また、PRTR法では「第1種指定化学物質」、労働基準法では「疾病化学物質」に該当します。

塩化ビニルの使用用途

塩化ビニルはポリ塩化ビニルとして、身の周りで広く使われています。ポリ塩化ビニルとは、塩化ビニルの重合体です。主な用途として、塩化ビニルパイプが挙げられます。

塩化ビニルパイプは、機械的安定性、耐久性、耐クリープ性、接着性に優れています。また、樹脂製品であるにも関わらず、難燃性であることも特徴です。非常に安定した物性のため、上下水道管のほか、工業資材や農業資材、車や家電、医療機器など、幅広い分野で用いられています。

さらに、財布やソファに用いられている合成皮革やレインコートなどでは、軟質のポリ塩化ビニルが材料となっています。

塩化ビニルの性質

塩化ビニルの融点は−154℃で、沸点は−13℃です。炭素-炭素二重結合が容易に反応し、光や触媒によって重合反応が進行します。

塩化ビニルは発癌性があると勧告されています。1974年に塩化ビニル樹脂を製造していた労働者が、肝血管肉腫によって死亡したためです。そして、疫学調査によって、塩化ビニルの曝露と肝血管肉腫の関連性が確認されました。

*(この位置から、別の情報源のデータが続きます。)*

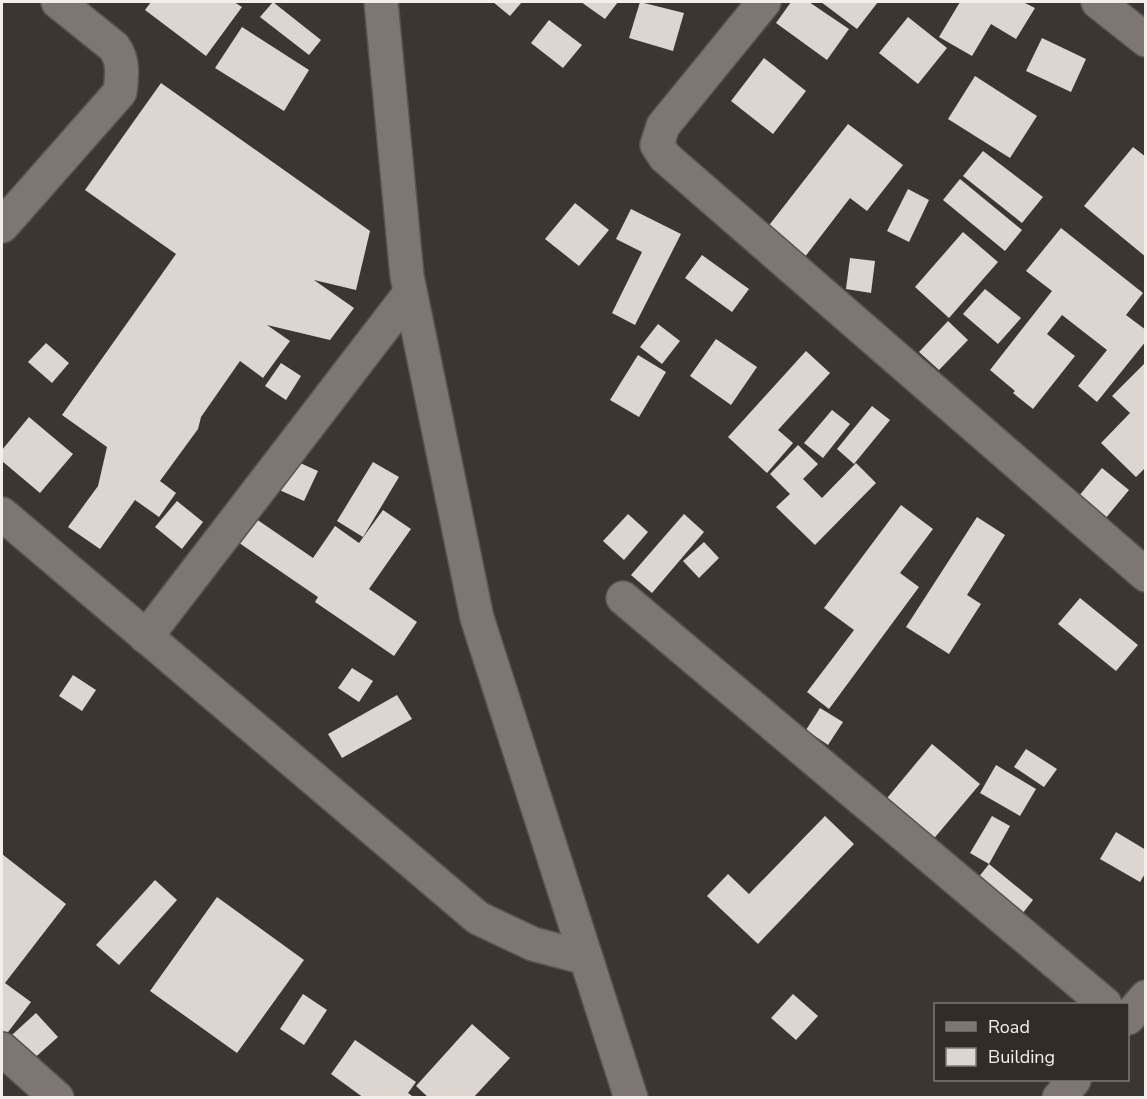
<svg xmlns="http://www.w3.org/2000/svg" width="1147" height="1099" font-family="'Nunito Sans',sans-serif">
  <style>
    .building { fill: #dcd5d0 }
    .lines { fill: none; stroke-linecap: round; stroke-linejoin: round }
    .minor-casing { stroke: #595351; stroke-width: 36 }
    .minor { stroke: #7d7672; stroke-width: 33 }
  </style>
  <rect width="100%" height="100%" fill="#3c3633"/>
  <g class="building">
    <polygon points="151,2 234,2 242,7 206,56 145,10"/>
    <polygon points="273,2 321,40 309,55 260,17"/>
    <polygon points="493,2 522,2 510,16"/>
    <polygon points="581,2 618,2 605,19"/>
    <polygon points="640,2 684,13 673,51 629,38"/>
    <polygon points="791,2 809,2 849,29 827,60 776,23"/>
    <polygon points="821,2 878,2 857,29"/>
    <polygon points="960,2 1023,2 1035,8 1016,39 991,24 972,56 939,37"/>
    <polygon points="908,17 947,48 918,84 879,53"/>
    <polygon points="549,20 582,45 563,68 531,43"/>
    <polygon points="242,27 309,70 284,111 215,68"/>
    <polygon points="1042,38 1086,59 1071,92 1026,71"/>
    <polygon points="764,58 806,91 773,134 731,101"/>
    <polygon points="975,76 1037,116 1010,158 948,119"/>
    <polygon points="161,83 370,231 356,290 314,280 354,308 330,340 267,325 290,341 263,378 240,361 201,417 198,429 160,481 176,493 159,517 135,500 100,549 68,527 98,486 107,447 62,415 176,254 85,190"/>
    <polygon points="848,124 903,165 867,211 850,198 801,262 763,233"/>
    <polygon points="1133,147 1146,157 1146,257 1084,206"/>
    <polygon points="983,151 1043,197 1022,223 963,176"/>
    <polygon points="960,179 1022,230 1005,251 943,200"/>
    <polygon points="908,189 929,200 909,242 887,231"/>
    <polygon points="575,203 609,230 579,266 545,239"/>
    <polygon points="631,209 681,234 635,325 612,313 642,252 616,239"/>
    <polygon points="1061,228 1143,293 1126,315 1146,330 1146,341 1097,402 1078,386 1107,350 1062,315 1047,334 1075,356 1033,409 1013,393 1015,391 990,370 1052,291 1026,271"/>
    <polygon points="963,232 998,262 949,318 915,287"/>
    <polygon points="702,255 749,289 732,312 685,278"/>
    <polygon points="850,258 875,261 871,293 846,289"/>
    <polygon points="985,289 1021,318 998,344 963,314"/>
    <polygon points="948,321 968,340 939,370 919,352"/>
    <polygon points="658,324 680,341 662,364 640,347"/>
    <polygon points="716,339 757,367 731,405 690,376"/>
    <polygon points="46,343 69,363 52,383 28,362"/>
    <polygon points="806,351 830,373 778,430 793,443 767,473 728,437"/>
    <polygon points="638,355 666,372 639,417 610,400"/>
    <polygon points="1146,362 1146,467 1136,477 1101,443 1130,413 1112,396"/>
    <polygon points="281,363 301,376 286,400 265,386"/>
    <polygon points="872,406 890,420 854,464 837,449"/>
    <polygon points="832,410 850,424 823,458 804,443"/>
    <polygon points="29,417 73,454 40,493 2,461 2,450"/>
    <polygon points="798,445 818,464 803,479 822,498 856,463 876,483 815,545 776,507 790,494 770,474"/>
    <polygon points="280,454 318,471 304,501 266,484"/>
    <polygon points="373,462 399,477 363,537 337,521"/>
    <polygon points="1102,468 1129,490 1096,530 1069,508"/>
    <polygon points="177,501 203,522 182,549 155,527"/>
    <polygon points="901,505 933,529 900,573 919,587 829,709 807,692 854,630 824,608"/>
    <polygon points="383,510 411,529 369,589 417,622 394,656 315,602 318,597 229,536 246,512 313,558 335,526 359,543"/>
    <polygon points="628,514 648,532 624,560 603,541"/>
    <polygon points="684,514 704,532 652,593 631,575"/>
    <polygon points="977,517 1005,535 967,595 981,604 949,654 906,627"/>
    <polygon points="704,542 719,558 699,578 683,561"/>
    <polygon points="1080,598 1138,645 1116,671 1058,624"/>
    <polygon points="352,668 373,681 359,702 338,688"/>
    <polygon points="73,675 96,690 82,711 59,696"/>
    <polygon points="397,695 412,719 342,758 328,734"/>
    <polygon points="820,708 843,722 828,745 806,730"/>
    <polygon points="932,744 980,784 931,842 883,803"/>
    <polygon points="1026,749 1057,769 1044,787 1014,767"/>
    <polygon points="996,765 1036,789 1020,816 980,793"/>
    <polygon points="825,816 854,844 758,944 707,896 728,874 749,894"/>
    <polygon points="992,816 1010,826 989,864 970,853"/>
    <polygon points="1116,832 1146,850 1146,872 1140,882 1100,859"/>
    <polygon points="2,854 66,904 5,983 31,1002 2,1040"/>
    <polygon points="989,864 1033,900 1019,918 974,883"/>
    <polygon points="155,880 177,900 119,965 96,945"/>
    <polygon points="217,897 304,960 237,1053 150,991"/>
    <polygon points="303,994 327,1010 304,1045 280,1029"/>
    <polygon points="793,994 818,1016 796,1040 771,1018"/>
    <polygon points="36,1013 58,1037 21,1070 2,1044"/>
    <polygon points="472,1024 510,1058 473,1098 429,1098 416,1086"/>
    <polygon points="355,1040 416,1082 408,1093 415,1098 364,1098 331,1074"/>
  </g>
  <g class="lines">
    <g class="minor-casing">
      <g id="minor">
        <polyline points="381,2 407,276 477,618 631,1098"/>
        <polyline points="764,2 663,126 657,145 665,157 1146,575"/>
        <polyline points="1098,2 1146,40"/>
        <path d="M2,226l118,-134c2,-17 4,-31 -6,-45l-56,-45"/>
        <polyline points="2,514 478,918 533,944 586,958"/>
        <polyline points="623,598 1105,1004"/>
        <polyline points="146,637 410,293"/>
        <polyline points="1128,1018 1146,997"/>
        <polyline points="2,1049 57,1098"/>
        <polyline points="1059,1098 1074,1080"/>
      </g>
    </g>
    <use href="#minor" class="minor"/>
  </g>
  <rect width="1147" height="1099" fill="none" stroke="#f2eeec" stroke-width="6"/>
  <rect x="934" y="1003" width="195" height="78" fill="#322c29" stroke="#7f7a77" stroke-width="1.5"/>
  <rect x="946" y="1022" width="30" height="9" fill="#7d7672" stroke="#7f7a77" stroke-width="1.5"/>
  <text x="988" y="1033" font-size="18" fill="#f2eeec">Road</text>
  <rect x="946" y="1048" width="30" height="18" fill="#dcd5d0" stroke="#7f7a77" stroke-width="1.5"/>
  <text x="988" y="1063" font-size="18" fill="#f2eeec">Building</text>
</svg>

それに加えて、ラットを使った動物試験でも用量の増加により、肝血管肉腫の増加が報告されました。以前の日本では、エアロゾルの噴霧助剤に塩化ビニルが使われていましたが、現在では使用禁止になっています。ただし、ポリ塩化ビニルを生産するために、塩化ビニルの製造自体は継続されています。

塩化ビニルの構造

ポリ塩化ビニルの合成

図2. ポリ塩化ビニルの合成

塩化ビニルはビニル基と塩素を持っており、示性式はCH2=CHClで示されます。モル質量は62.5です。塩化ビニルの単量体は、炭素原子が二重結合を有しています。

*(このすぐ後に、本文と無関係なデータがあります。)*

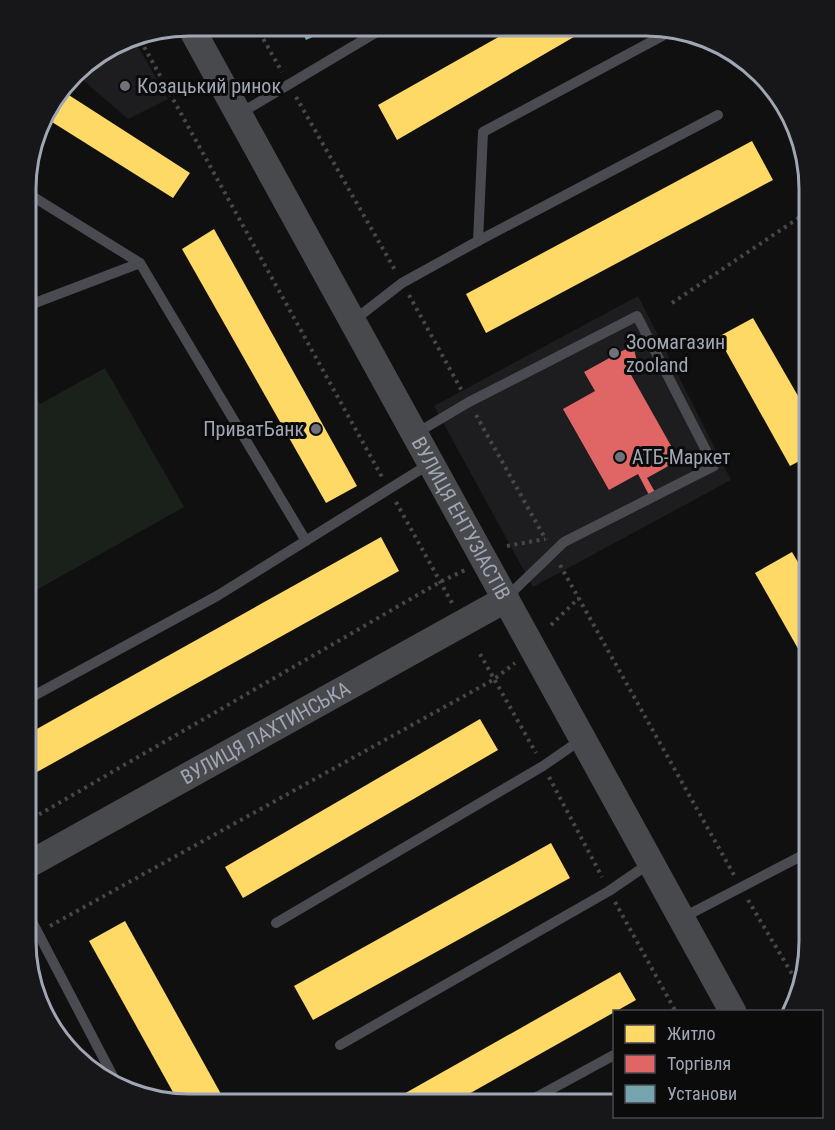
<svg xmlns="http://www.w3.org/2000/svg" width="835" height="1130" viewBox="0 0 835 1130" font-family="'Roboto Condensed',sans-serif">
	<style>
		.built { fill: #1d1d1f }
		.green { fill: #1a211b }
		.homes { fill: #ffd966 }
		.shops { fill: #e06666 }
		.public { fill: #76a5af }
		.lines { fill: none; stroke-linecap: round; stroke-linejoin: round }
		.path { stroke: #46474b; stroke-width: 4; stroke-dasharray: 3 4.5; stroke-linecap: butt }
		.lane { stroke: #4a4b50; stroke-width: 10 }
		.secondary { stroke: #48494d; stroke-width: 27 }
		.poi-dot { fill: #6e727a; stroke: #0b0b0c; stroke-width: 2 }
		.labels { text-anchor: middle; stroke-width: 6; stroke-linejoin: round; paint-order: stroke }
		.poi-label { font-size: 20px; fill: #a0a6b3; stroke: #0b0b0c; text-anchor: start }
		.street-label { font-size: 20px; fill: #a0a6b3; stroke: #0b0b0c }
		.rim { fill: none; stroke: #a0a6b3; stroke-width: 3 }
	</style>
	<rect width="100%" height="100%" fill="#101011"/>
	<g class="built">
		<polygon points="132,36 168,99 128,119 75,73 81,66"/>
		<polygon points="638,296 731,480 533,587 434,406"/>
	</g>
	<polygon class="green" points="105,368 184,507 33,592 26,579 27,380 40,404"/>
	<g class="homes">
		<polygon points="518,26 591,27 397,140 378,105"/>
		<polygon points="61,90 190,173 173,198 44,117 47,107"/>
		<polygon points="752,141 773,180 486,333 466,294"/>
		<polygon points="214,229 357,486 326,503 182,249"/>
		<polygon points="753,318 809,415 809,456 790,466 718,337"/>
		<polygon points="381,537 399,571 28,777 26,773 26,735"/>
		<polygon points="792,552 809,581 809,668 755,573"/>
		<polygon points="480,719 498,750 243,898 225,867"/>
		<polygon points="551,843 570,878 313,1020 294,986"/>
		<polygon points="125,921 226,1103 179,1103 89,941"/>
		<polygon points="620,972 636,1000 451,1104 386,1104"/>
	</g>
	<polygon class="shops" points="633,345 638,366 630,373 679,460 647,478 655,492 649,495 638,474 609,490 563,409 595,391 584,372"/>
	<polygon class="public" points="299,26 338,26 306,40"/>
	<g class="lines">
		<g class="path">
			<polyline points="256,26 282,72"/>
			<polyline points="137,34 382,477"/>
			<polyline points="296,97 395,270"/>
			<polyline points="409,295 462,391"/>
			<polyline points="672,303 809,211"/>
			<polyline points="476,415 546,540"/>
			<polyline points="396,502 452,603"/>
			<polyline points="507,546 545,539"/>
			<polyline points="560,565 734,875"/>
			<polyline points="551,625 579,598"/>
			<polyline points="480,654 536,753"/>
			<polyline points="549,777 602,877"/>
			<polyline points="26,822 440,582 465,570"/>
			<polyline points="748,900 798,984"/>
			<polyline points="615,902 676,1012"/>
			<polyline points="50,926 493,680 515,663"/>
		</g>
		<g class="lane">
			<polyline points="239,114 387,26"/>
			<polyline points="27,193 140,263 306,541"/>
			<polyline points="478,241 718,115"/>
			<polyline points="27,306 140,263"/>
			<polyline points="353,321 402,283 478,241 483,132 662,36"/>
			<polyline points="415,434 469,402 637,316 714,466 564,542 506,598"/>
			<polyline points="26,700 217,596 431,463"/>
			<polyline points="26,910 117,1084"/>
			<polyline points="682,918 809,852"/>
			<polyline points="276,923 543,766 582,739"/>
			<polyline points="340,1045 609,891 650,863"/>
			<polyline points="524,1104 614,1055"/>
		</g>
		<g class="secondary">
			<path id="s1" d="M190,26L733,1012"/>
			<path id="s2" d="M26,866L506,599"/>
		</g>
	</g>
	<g class="poi-dot">
		<circle cx="125" cy="86" r="6"/>
		<circle cx="614" cy="353" r="6"/>
		<circle cx="316" cy="429" r="6"/>
		<circle cx="620" cy="457" r="6"/>
	</g>
	<g class="labels">
		<g class="poi-label">
			<text x="137" y="93">Козацький ринок</text>
			<text x="626" y="349">Зоомагазин<tspan x="626" dy="23">zooland</tspan></text>
			<text x="304" y="436" text-anchor="end">ПриватБанк</text>
			<text x="632" y="464">АТБ-Маркет</text>
		</g>
		<g class="street-label">
			<text dy="7" stroke="none"><textPath href="#s1" startOffset="562">ВУЛИЦЯ ЕНТУЗІАСТІВ</textPath></text>
			<text dy="7" stroke="none"><textPath href="#s2" startOffset="274">ВУЛИЦЯ ЛАХТИНСЬКА</textPath></text>
		</g>
	</g>
	<path d="M0 0H835V1130H0ZM189 36H646A153 153 0 0 1 799 189V941A153 153 0 0 1 646 1094H189A153 153 0 0 1 36 941V189A153 153 0 0 1 189 36Z" fill="#171719" fill-rule="evenodd"/>
	<path class="rim" d="M189 36H646A153 153 0 0 1 799 189V941A153 153 0 0 1 646 1094H189A153 153 0 0 1 36 941V189A153 153 0 0 1 189 36Z"/>
	<rect x="613" y="1010" width="210" height="108" fill="#0b0b0c" stroke="#47494f" stroke-width="1.5"/>
	<rect x="625" y="1025" width="30" height="18" fill="#ffd966" stroke="#47494f" stroke-width="1.5"/>
	<text x="667" y="1040" font-size="18" fill="#a0a6b3">Житло</text>
	<rect x="625" y="1055" width="30" height="18" fill="#e06666" stroke="#47494f" stroke-width="1.5"/>
	<text x="667" y="1070" font-size="18" fill="#a0a6b3">Торгівля</text>
	<rect x="625" y="1085" width="30" height="18" fill="#76a5af" stroke="#47494f" stroke-width="1.5"/>
	<text x="667" y="1100" font-size="18" fill="#a0a6b3">Установи</text>
</svg>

塩化ビニルが付加重合すると、ポリ塩化ビニルとなります。なお、ポリ塩化ビニルの示性式は、[-CH2-CHCl-]nです。

塩化ビニルのその他情報

1. 塩化ビニルの合成法

塩化ビニルの合成

図3. 塩化ビニルの合成

直接塩素化法によって、塩化ビニルを合成できます。まず、触媒に塩化鉄 (III) を用いて、塩素とエチレンを反応させることで、1,2-ジクロロエタン (英: 1,2-Dichloroethane) が生成します。反応に使用するエチレンはナフサの熱分解によって、塩素は塩化ナトリウムの電気分解によって、それぞれ得ることが可能です。

次に、1,2-ジクロロエタンを500℃で加熱し、15〜30気圧で圧縮します。1,2-ジクロロエタンは分解し、塩化水素とともに、塩化ビニルを生成可能です。工業的生産では、オキシ塩素化法が用いられます。副生成物として生じた塩化水素を空気と混合して、触媒に塩化銅 (II) を使ってエチレンと反応させると、1,2-ジクロロエタンが生成します。

直接塩素化法とオキシ塩素化法を併用すると、反応プロセス全体で副生成物が発生しません。したがって、環境負荷を抑えられます。

2. ポリ塩化ビニルの合成

塩化ビニルの重合反応によって、高分子化合物であるポリ塩化ビニルを得ることが可能です。ポリ塩化ビニルは、塩化ビニール、ビニール、塩ビなどと呼ばれます。

ポリ塩化ビニルを原料の塩化ビニルと区別するため、単量体の塩化ビニルは塩化ビニルモノマー (英: vinyl chloride monomer) と呼ばれています。